2025 · Jafar Panahi
A reading · through the lens of theory
Jafar Panahi's film is built on a foundational refusal: it will not tell you the truth. This is not a thriller's management of suspense — it is a structural commitment to the powers of the false, narration that abandons the verifiable as a matter of principle. Panahi withholds certainty by design: the audience, like the prisoner Vahid and his improvised jury of witnesses, never learns whether the one-legged Eghbal is actually "Peg-Leg," the torturer. The film's single most audacious instrument for enforcing that uncertainty is the long take: cinematographer Amin Jafari locks the camera at eye level inside the captive's car for roughly ten unbroken minutes, the frame nudging only when another body enters. Jafari has said any cut would have "broken the emotional flow" — but the refusal of the cut also refuses the editorial verdict, the montage logic that would let an audience feel it had been told something definitive.
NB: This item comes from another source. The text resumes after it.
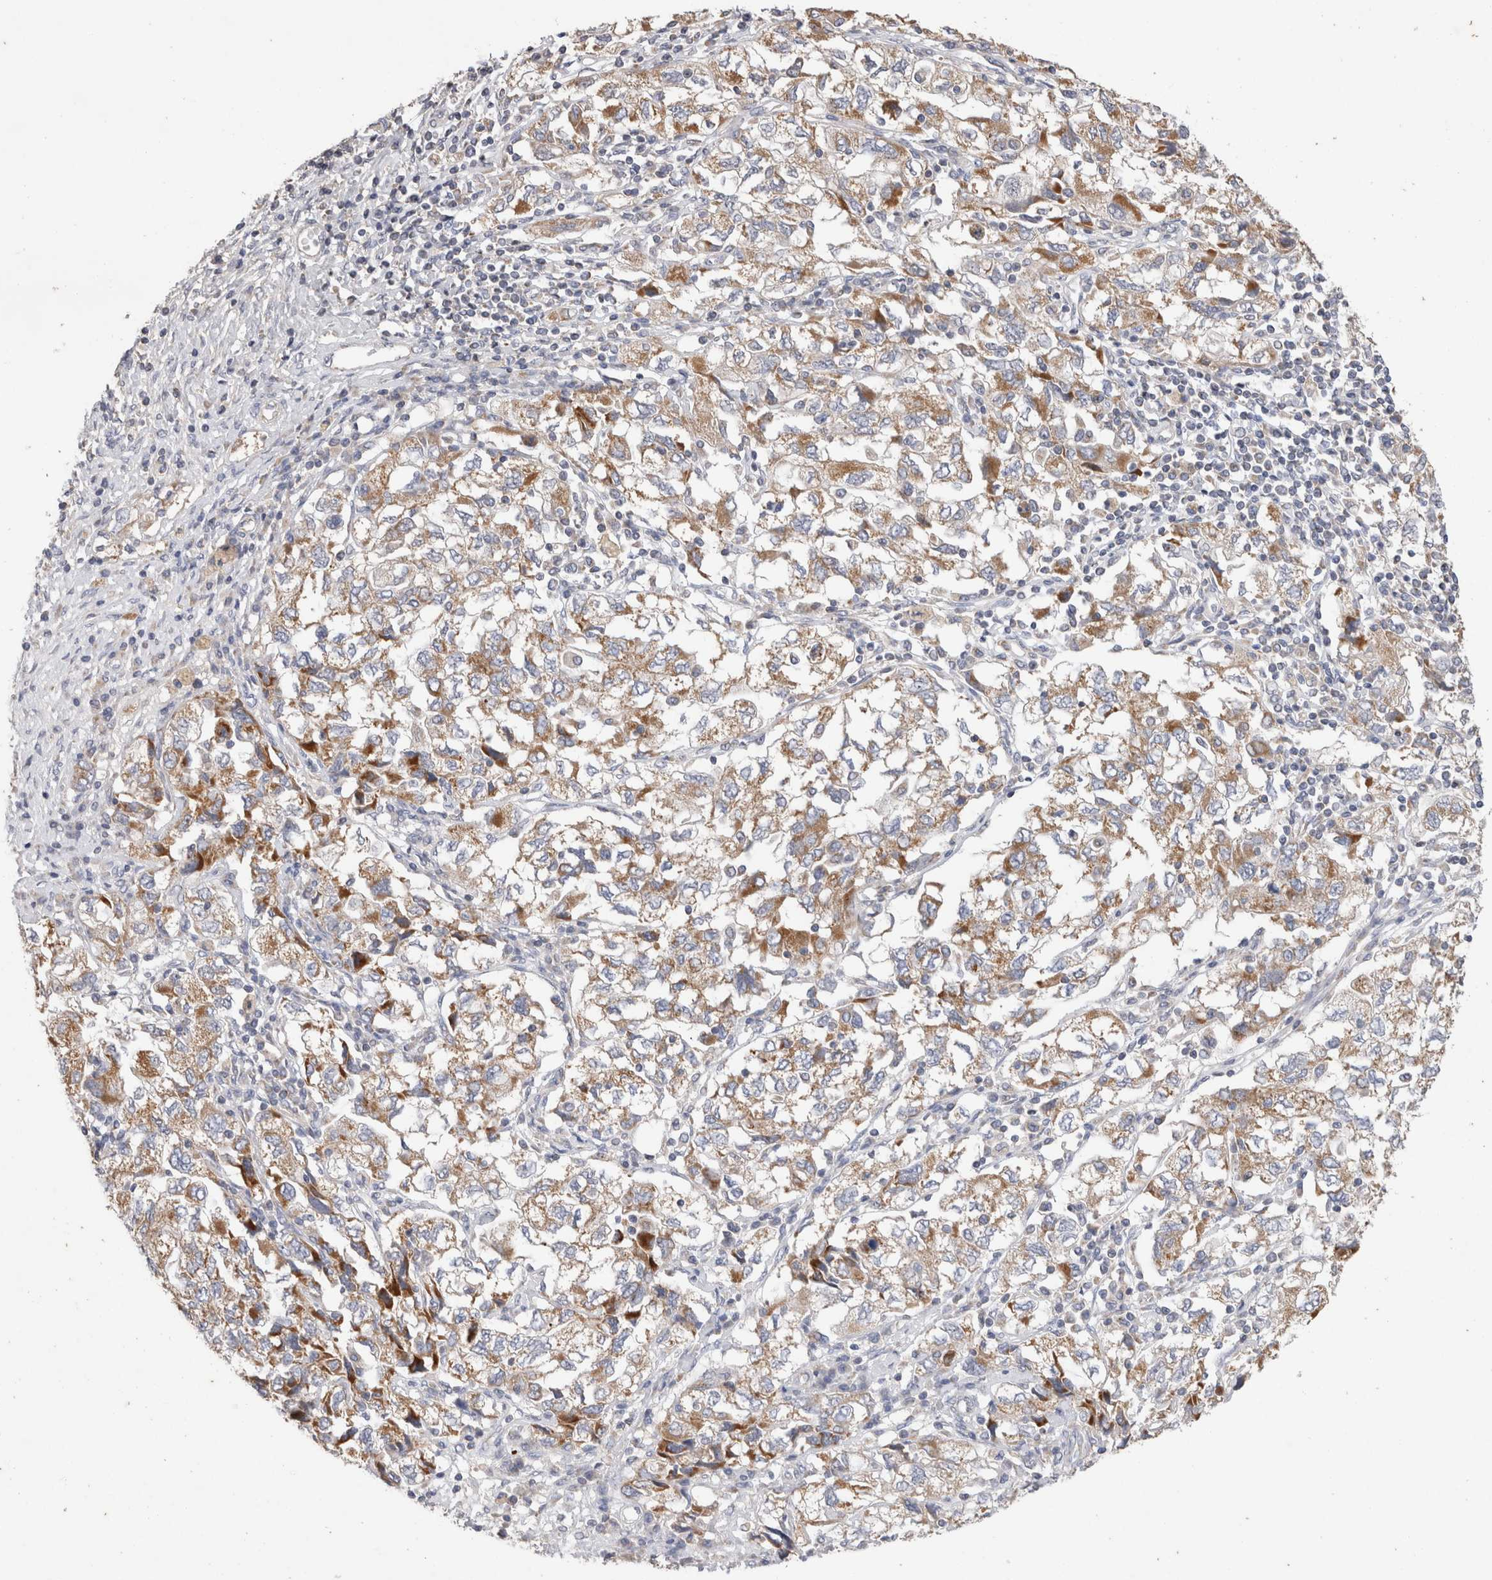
{"staining": {"intensity": "moderate", "quantity": ">75%", "location": "cytoplasmic/membranous"}, "tissue": "ovarian cancer", "cell_type": "Tumor cells", "image_type": "cancer", "snomed": [{"axis": "morphology", "description": "Carcinoma, NOS"}, {"axis": "morphology", "description": "Cystadenocarcinoma, serous, NOS"}, {"axis": "topography", "description": "Ovary"}], "caption": "A medium amount of moderate cytoplasmic/membranous staining is appreciated in approximately >75% of tumor cells in ovarian cancer (carcinoma) tissue. The staining is performed using DAB (3,3'-diaminobenzidine) brown chromogen to label protein expression. The nuclei are counter-stained blue using hematoxylin.", "gene": "IARS2", "patient": {"sex": "female", "age": 69}}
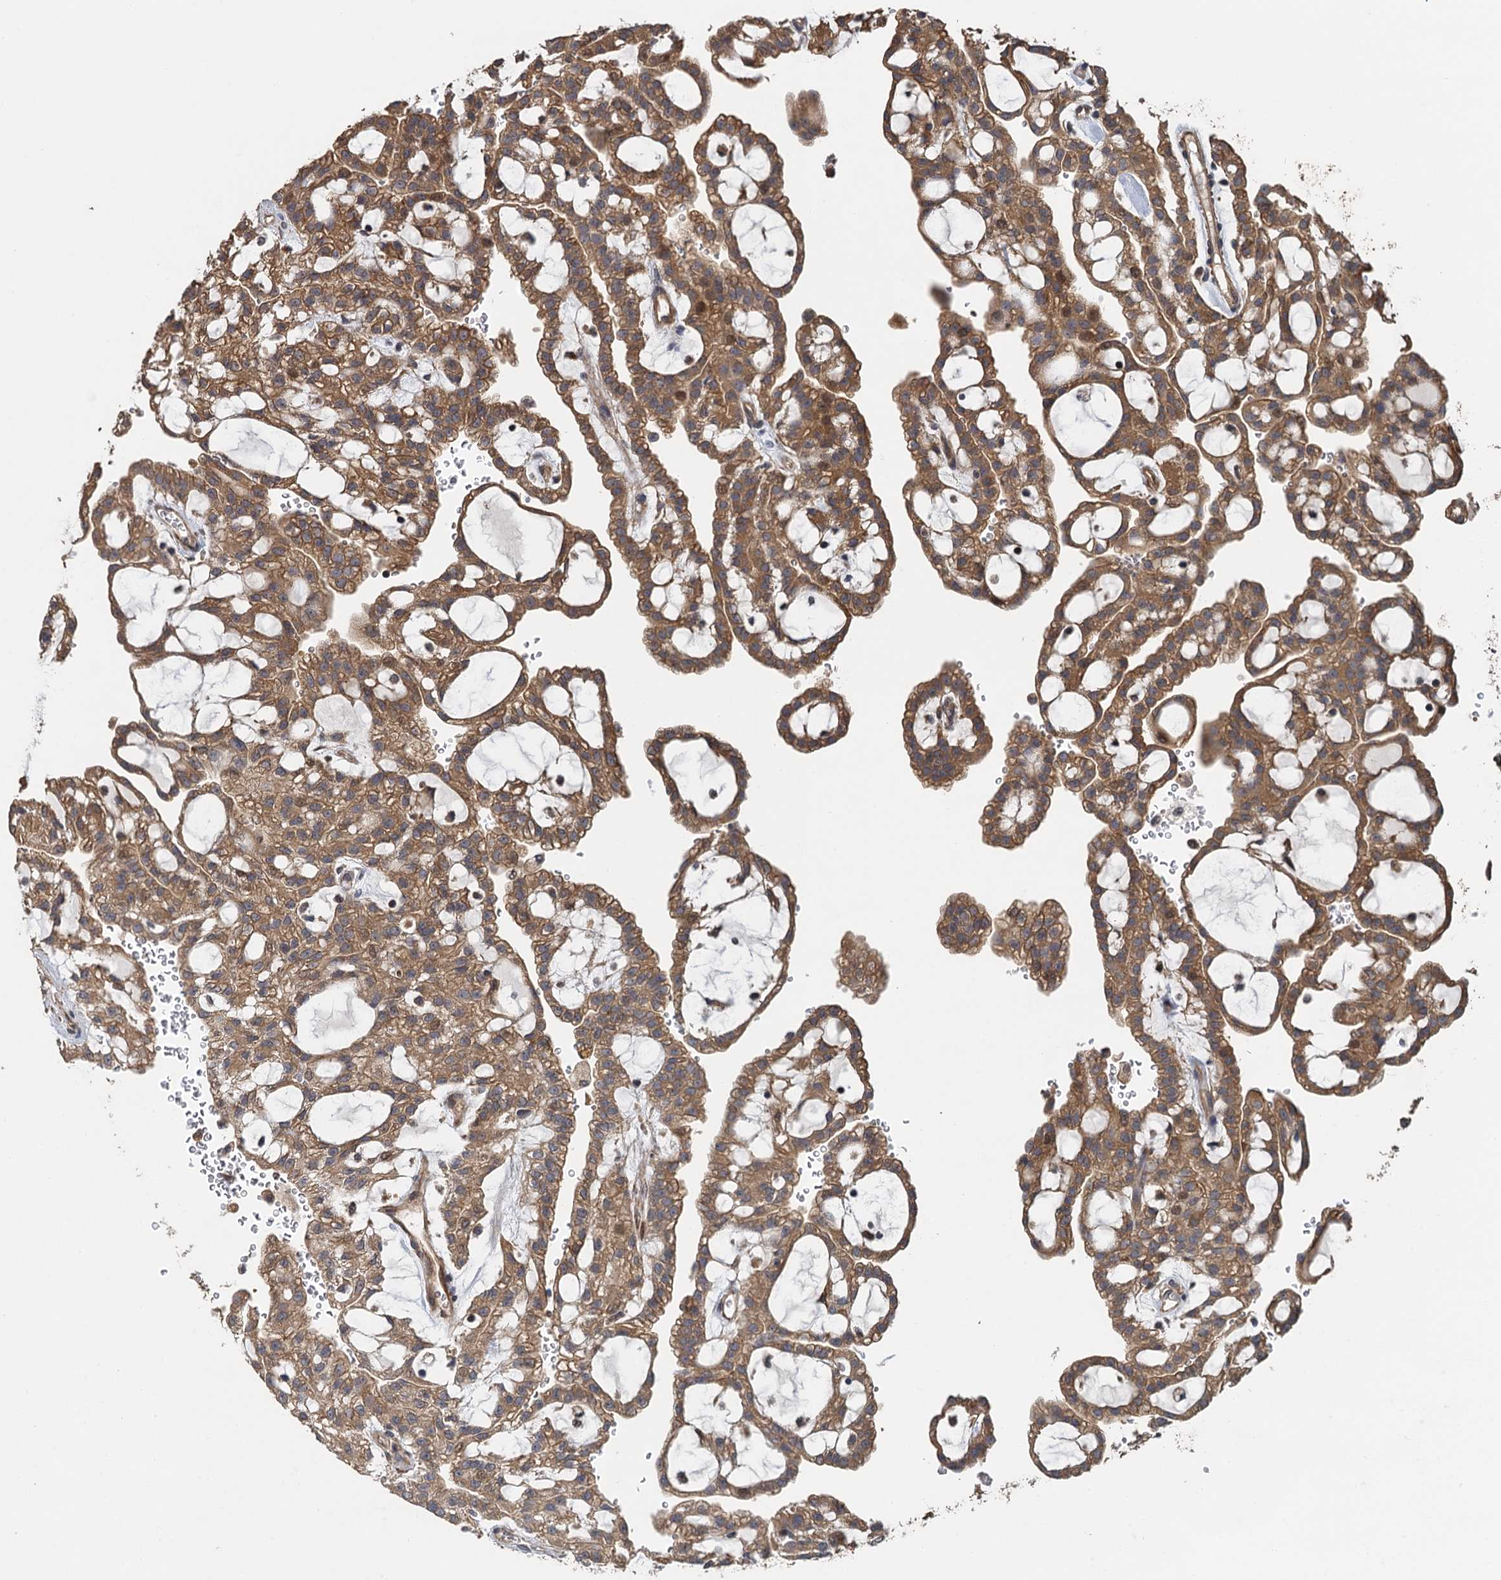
{"staining": {"intensity": "moderate", "quantity": ">75%", "location": "cytoplasmic/membranous"}, "tissue": "renal cancer", "cell_type": "Tumor cells", "image_type": "cancer", "snomed": [{"axis": "morphology", "description": "Adenocarcinoma, NOS"}, {"axis": "topography", "description": "Kidney"}], "caption": "Tumor cells display moderate cytoplasmic/membranous staining in about >75% of cells in renal cancer (adenocarcinoma).", "gene": "MEAK7", "patient": {"sex": "male", "age": 63}}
The effect produces what Deleuze would call a crisis of the action-image: Vahid has every thriller's reason to act — the abduction, the gathering witnesses, the mounting pressure — yet the sensory-motor circuit that drives classical genre toward resolution has shorted. He can see, suspect, remember, even weep; he cannot know, and so he cannot move. The film descends from Kiarostami's car-as-confessional — the sealed automobile hosting impossible moral negotiation — but where Kiarostami's travelers gently philosophize, Panahi's captive car becomes a chamber whose guilt or innocence the camera refuses to adjudicate.